#### [Task statement]
When you reproduce the data, keep every word exactly as it stands and leave the pictures out.

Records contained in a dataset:
-- -- --
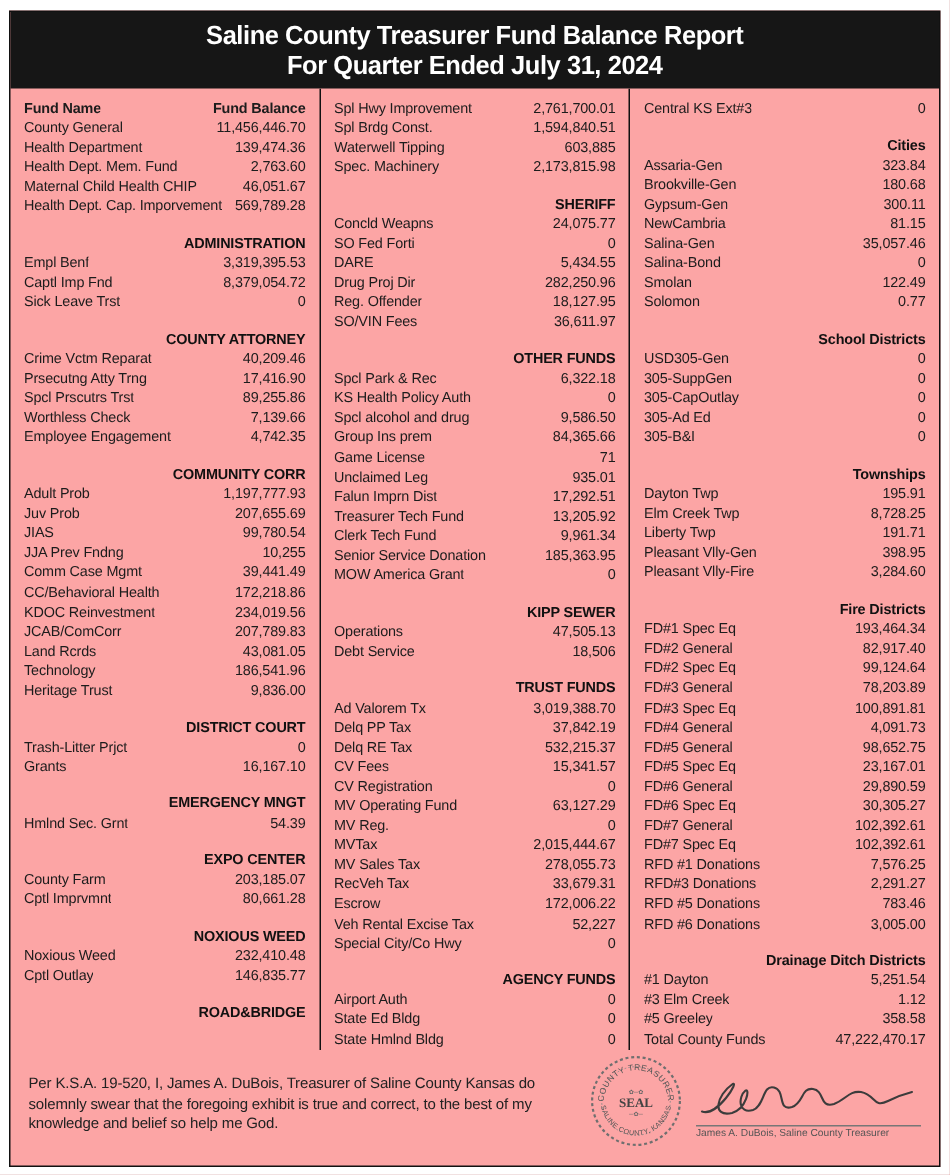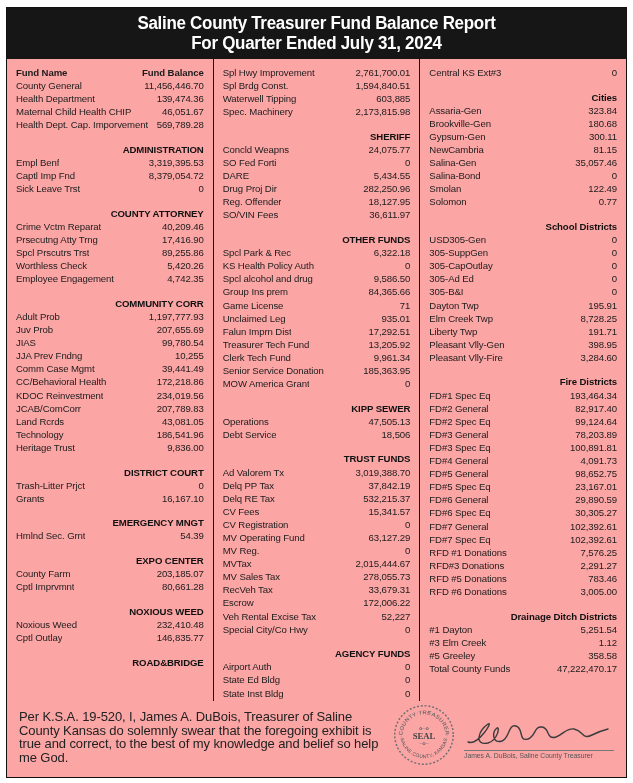--- a/index.html
+++ b/index.html
@@ -70,6 +70,10 @@
           <div class="row">
             <span class="lbl">Health Department</span>
             <span class="val">139,474.36</span>
+          </div>
+          <div class="row">
+            <span class="lbl">Health Dept. Mem. Fund</span>
+            <span class="val">2,763.60</span>
           </div>
           <div class="row">
             <span class="lbl">Maternal Child Health CHIP</span>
-- -- --
#### [Result of this task]
--- a/index.html
+++ b/index.html
@@ -70,6 +70,10 @@
           <div class="row">
             <span class="lbl">Health Department</span>
             <span class="val">139,474.36</span>
+          </div>
+          <div class="row">
+            <span class="lbl">Health Dept. Mem. Fund</span>
+            <span class="val">2,763.60</span>
           </div>
           <div class="row">
             <span class="lbl">Maternal Child Health CHIP</span>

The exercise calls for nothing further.